Milton só não vai embora com o ET – para o planeta da escuta – porque ama a filha que não o escuta e a cidade que se faz de surda para as causas das pessoas idosas.
É louvável que a administração pública abra um canal para ouvir a população, especialmente a idosa. Mas desde que funcione. Que realmente leve a sério o idoso ou a idosa. Ufa, quase caí na armadilha de fechar a frase com a palavra queixa. Assim: leve a sério a queixa… Por que não proposta? Porque o preconceito vem antes. O idoso é queixoso, resmungão, mal-humorado, chato, repetitivo, um saco! Se o administrador vai para uma audiência carregado de preconceito com certeza não vai ouvir nada. Não haverá escuta.
Mas por que diabos estamos falando sobre isso?
CONFIRA TAMBÉM:
Porque acaba de ser disponibilizado na Netflix um filme que trata do tema, chama-se Jules (Nosso Amigo Extraordinário).
Ops, não está havendo uma confusão? O filme não é sobre ET?
Negativo, o filme é sobre a necessidade de escuta que tem a população envelhecida.
Continuando, antes mesmo do ET dar as caras, o problema é posto nas audiências públicas nas quais só aparecem pessoas idosas e os ouvidores morrem de enfado, fazem caras e bocas para propostas que parecem de outro mundo. Mas são propostas do dia a dia das pessoas. Milton (Ben Kingsley, 79 anos), aparentemente passou as últimas décadas incomodado com o slogan da cidade Nós Ligamos Para o Nosso Lar porque, no entendimento dele, é confuso, pois pode ser confundido com uma ligação telefônica.

Outro problema, que ele sente na pele, é a falta de uma faixa de pedestre nas esquinas de duas ruas movimentadas que estão no seu caminho. Com isso, demonstra apego à cidade e amor à vida. Mas quem se importa com o que sente um velho? Mesmo assim, vai regularmente às sessões para apresentar suas reivindicações. Parece coisa de gente sem juízo. E é nisso que todos acreditam: a filha, a médica, o atendente do supermercado, enfim, ninguém quer ouvir um velho e muito menos um velho chato (repetitivo) que está perdendo o juízo. Querem medicá-lo. Mantê-lo em casa. Institucionalizá-lo. Em outra época eu diria: colocar uma camisa de força. Velho tem que calar a boca. Não perturbar quem trabalha. Mas o diabo é que nas reuniões só vão velhos e velhas.
A proposta de Sandy (Harriet Sansom, 68 anos) é quase uma denúncia: quer que a cidade promova encontros intergeracionais. E é bastante didática: para que os jovens aprendam com as pessoas idosas e estas aprendam com os jovens.
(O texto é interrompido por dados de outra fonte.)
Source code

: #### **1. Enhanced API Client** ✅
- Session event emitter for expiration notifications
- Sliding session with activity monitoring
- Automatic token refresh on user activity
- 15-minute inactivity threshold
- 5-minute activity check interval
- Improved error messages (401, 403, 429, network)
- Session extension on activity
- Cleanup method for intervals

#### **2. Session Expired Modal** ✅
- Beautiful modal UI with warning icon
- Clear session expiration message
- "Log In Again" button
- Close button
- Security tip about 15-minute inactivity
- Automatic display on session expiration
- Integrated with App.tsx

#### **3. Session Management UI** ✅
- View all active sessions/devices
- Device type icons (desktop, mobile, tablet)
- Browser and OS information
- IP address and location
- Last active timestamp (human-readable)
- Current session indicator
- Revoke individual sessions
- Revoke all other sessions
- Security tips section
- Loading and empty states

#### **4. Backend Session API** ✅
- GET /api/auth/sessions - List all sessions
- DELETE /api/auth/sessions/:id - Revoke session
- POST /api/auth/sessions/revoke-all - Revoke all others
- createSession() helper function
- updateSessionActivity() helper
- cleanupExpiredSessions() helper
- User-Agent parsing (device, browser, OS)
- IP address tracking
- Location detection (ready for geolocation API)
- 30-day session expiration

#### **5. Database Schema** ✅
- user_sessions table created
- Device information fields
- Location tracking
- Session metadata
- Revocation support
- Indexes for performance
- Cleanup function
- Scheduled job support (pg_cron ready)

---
Se o poder público faz isso, temos uma iniciativa segura, um programa regulado pela comunidade, porque tentar fazer isso via internet é convidar o bandido para dentro de casa. Sandy paga o preço.
Joyce (Jane Curtin, 76 anos) é a terceira ponta desse triângulo, uma mulher que viveu boa parte da vida na cidade grande, cantora de bares noturnos, desconfiada, enxerga tudo por outra ótica. O trio tem em comum a necessidade de falar, mas ninguém para escutá-lo. É aí que surge o fato extraordinário, um ouvinte. Melhor, um OVNI cai no quintal de Milton e dele sai um ET. Primeiro assusta o morador, que procura as autoridades, mas ninguém o escuta. Pelo contrário, um velho que diz ver disco voador e abriga um ET em casa só pode estar maluco.
Sandy, que faz parte deste mundo, pensa igual, mas tenta ajudá-lo. É quando descobre que Milton fala a verdade. Joyce vê o carro de Sandy estacionado na frente da casa de Milton e, desconfiada, vai conferir o que estão tramando. Descobre que a história é real e fazem um pacto: manter silêncio sobre o ET para protegê-lo. Mas tudo porque surge um interesse gigante: descobrem que o ET tem uma escuta extraordinária. Ele presta atenção em tudo o que os três falam. E o trio aproveita para desabafar.


O ET fala com os olhos, ou seja, é só escuta. Uma lição para a administração municipal e para todos os profissionais que lidam com pessoas idosas, da médica ao caixa do supermercado. Milton só não vai embora com o ET – para o planeta da escuta – porque ama a filha que não o escuta e a cidade que se faz de surda para as causas das pessoas idosas. Um filme emocionante, leve, engraçado, mas carregado de simbolismo até na dedicatória da produtora: ao meu pai.